Dataset excerpts:
┄┄┄┄┄┄┄┄┄┄┄┄┄┄┄┄┄┄┄┄

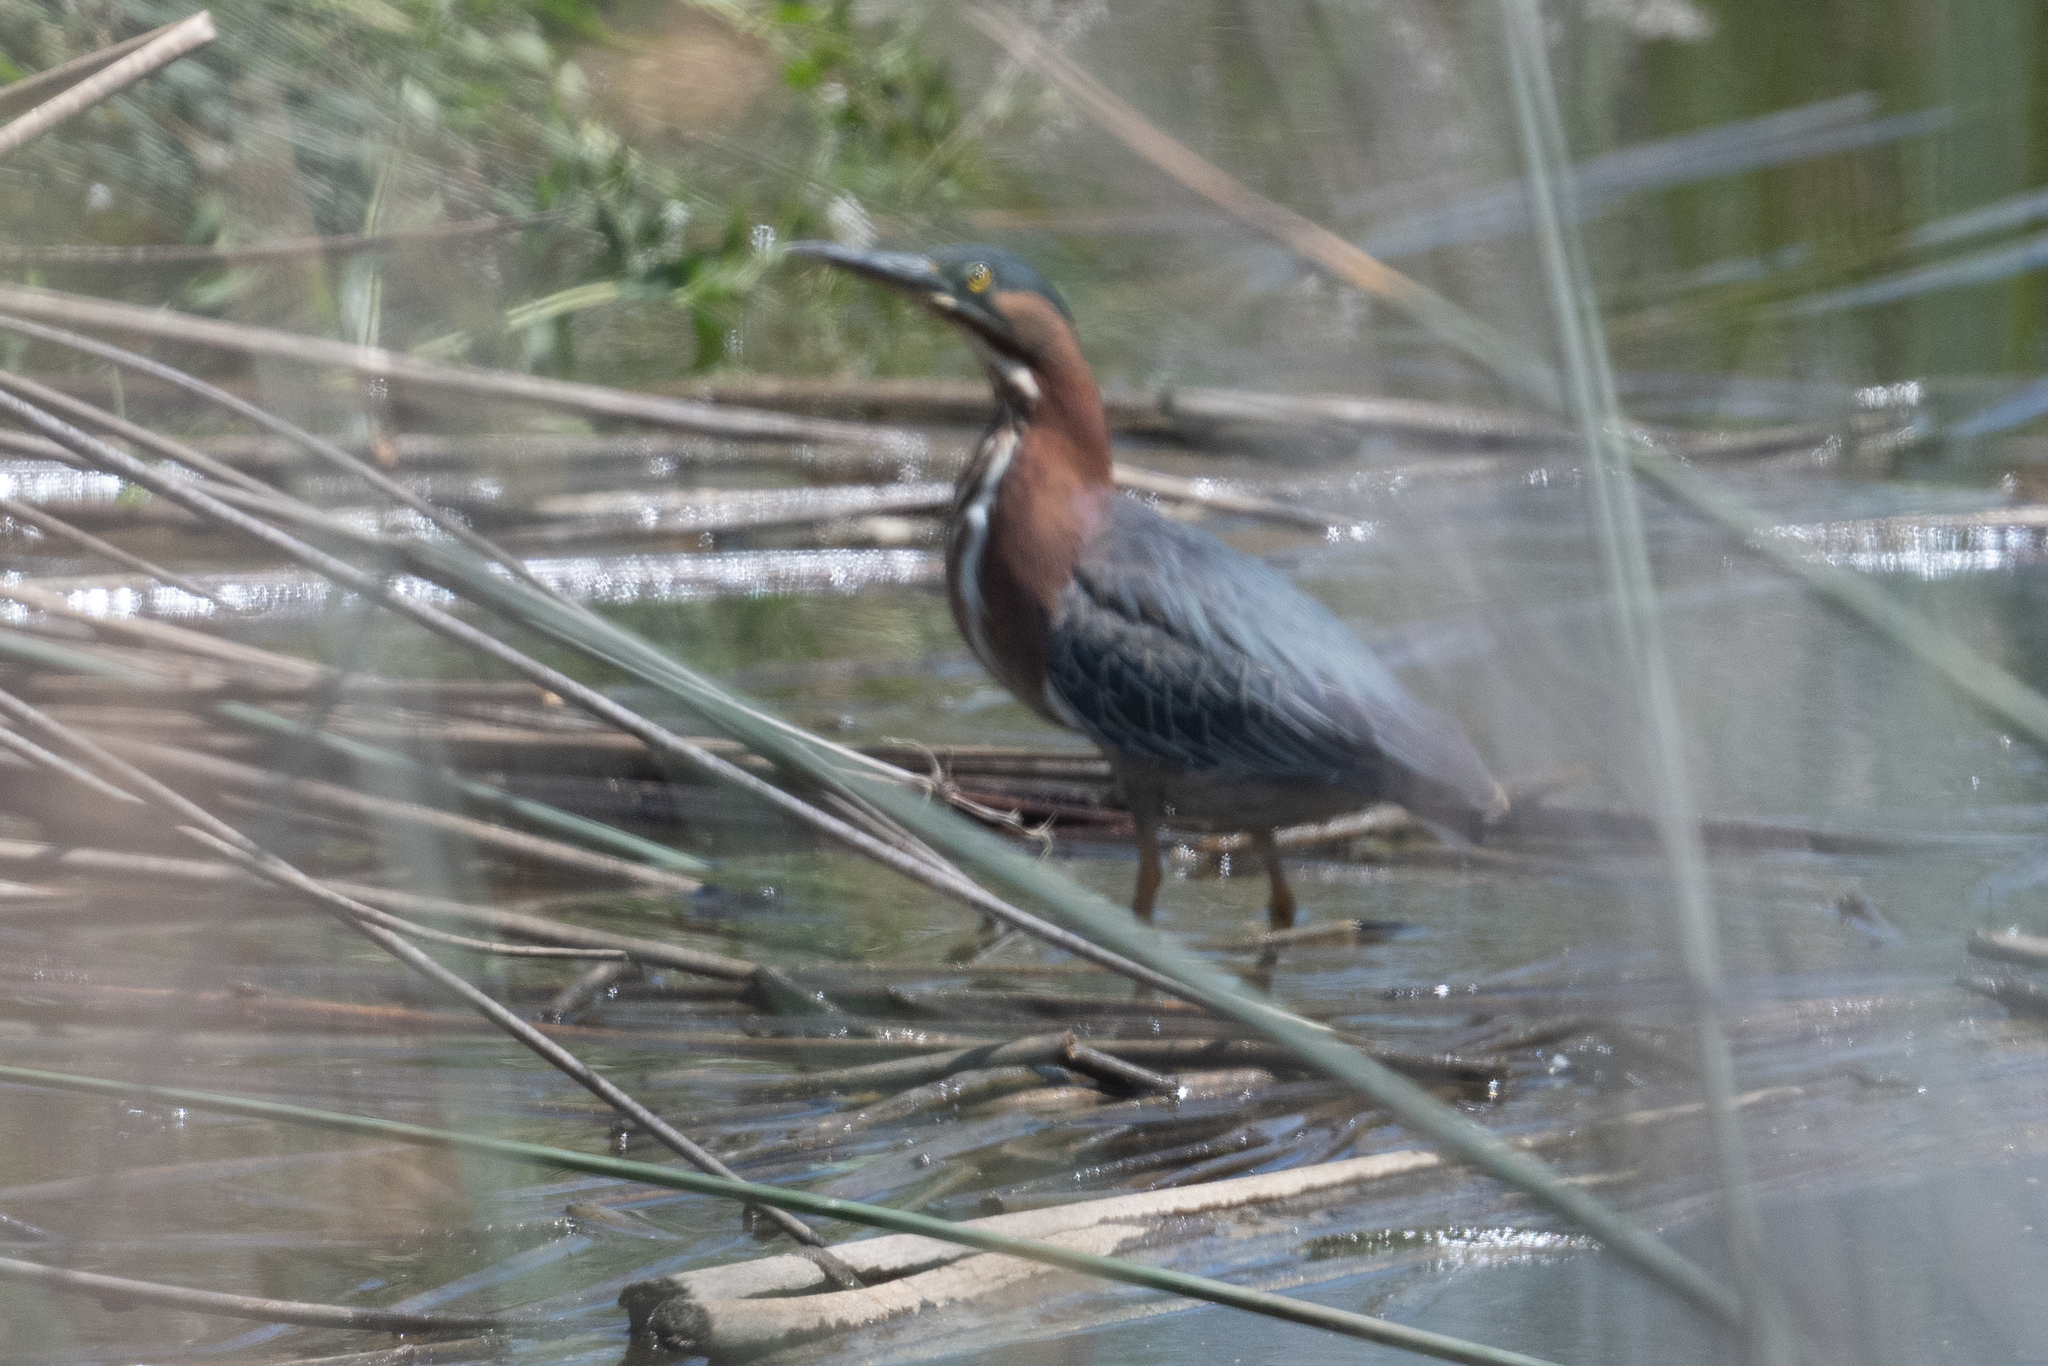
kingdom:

┄┄┄┄┄┄┄┄┄┄┄┄┄┄┄┄┄┄┄┄

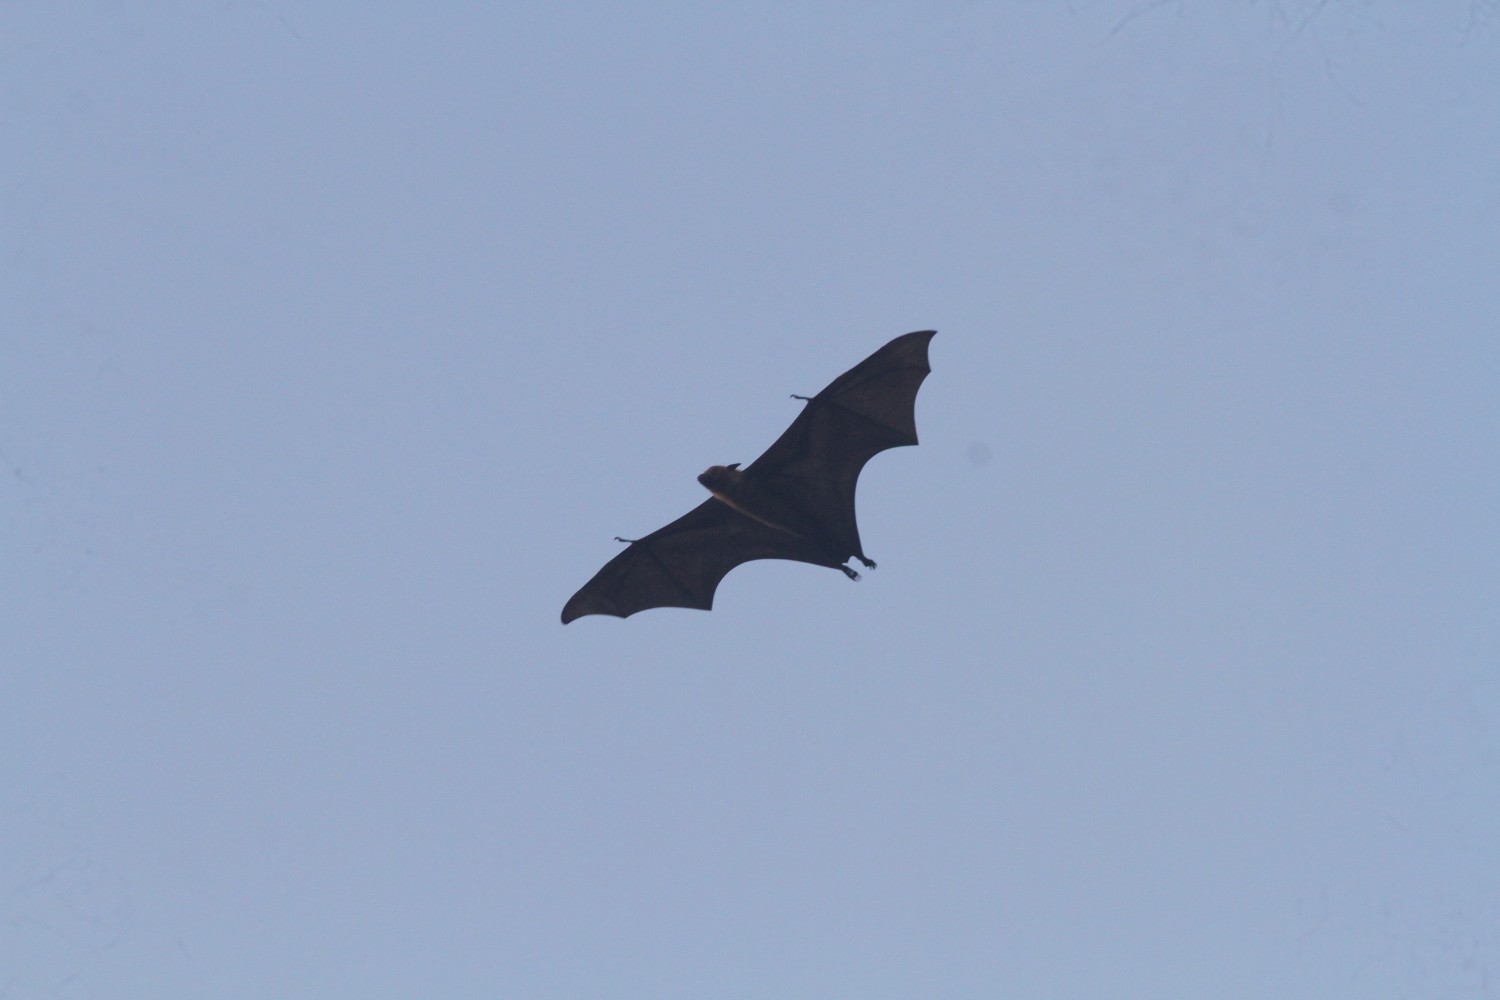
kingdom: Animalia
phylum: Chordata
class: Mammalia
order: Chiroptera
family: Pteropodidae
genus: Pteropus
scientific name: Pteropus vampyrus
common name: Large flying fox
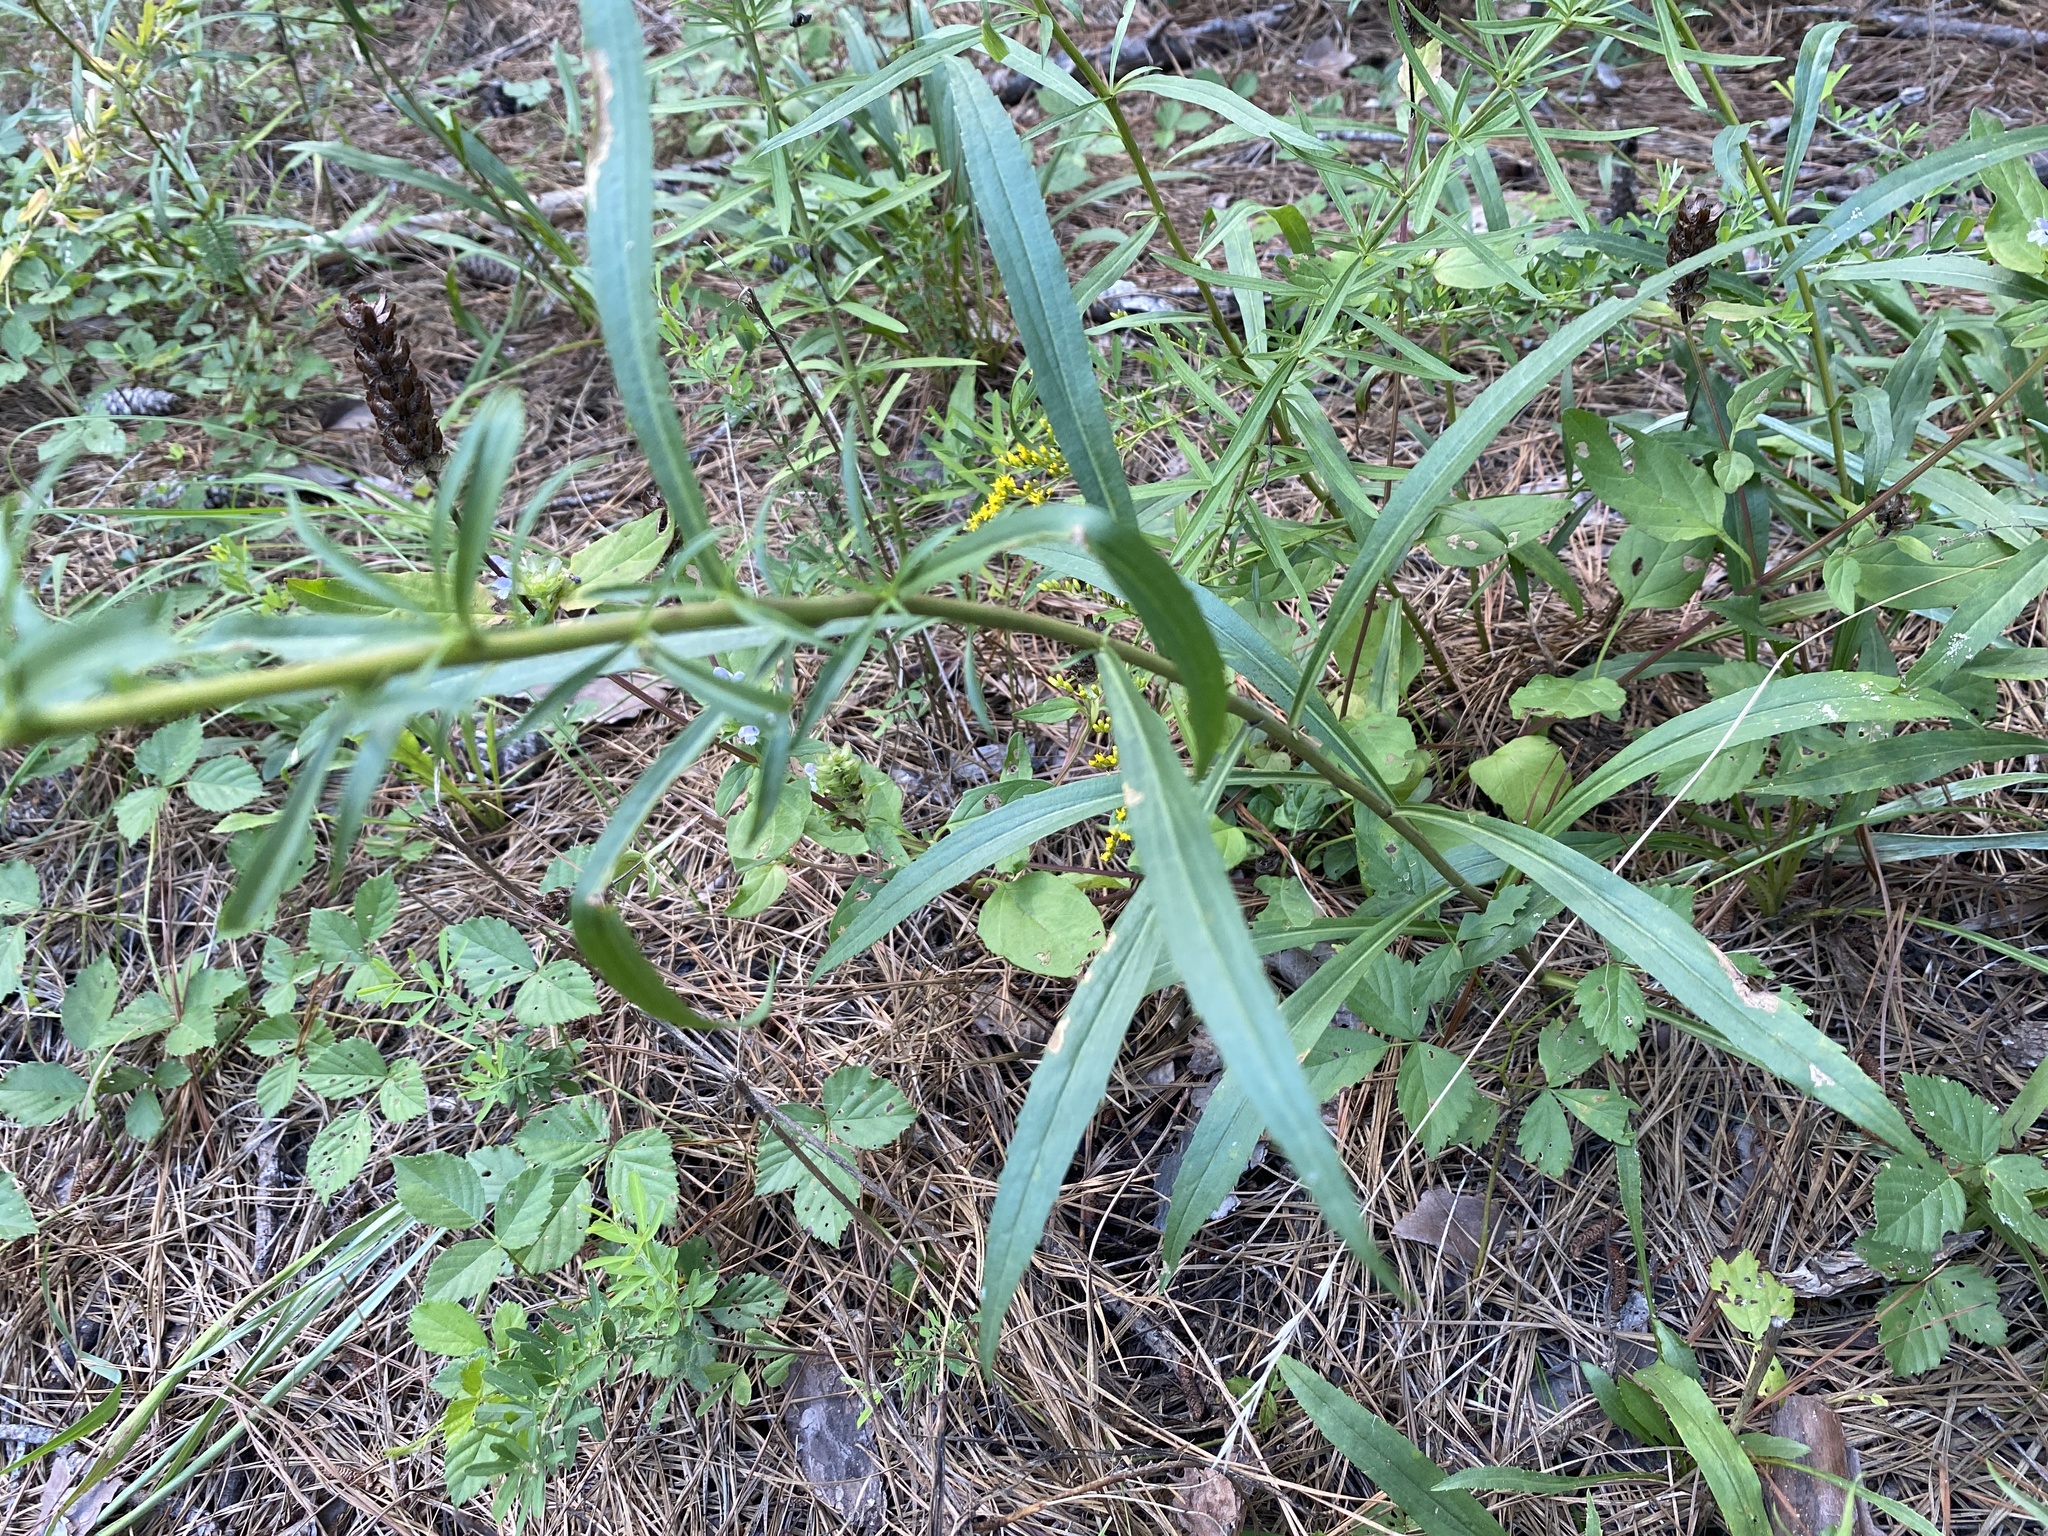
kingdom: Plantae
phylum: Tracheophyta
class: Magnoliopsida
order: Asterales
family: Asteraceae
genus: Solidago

┄┄┄┄┄┄┄┄┄┄┄┄┄┄┄┄┄┄┄┄

Extract from the listing, word for word, the stretch from the line containing "class: Mammalia" through the line containing "genus: Solidago", including both of those lines. Leave the pictures out of your answer.

Output for this task:
class: Mammalia
order: Chiroptera
family: Pteropodidae
genus: Pteropus
scientific name: Pteropus vampyrus
common name: Large flying fox
kingdom: Plantae
phylum: Tracheophyta
class: Magnoliopsida
order: Asterales
family: Asteraceae
genus: Solidago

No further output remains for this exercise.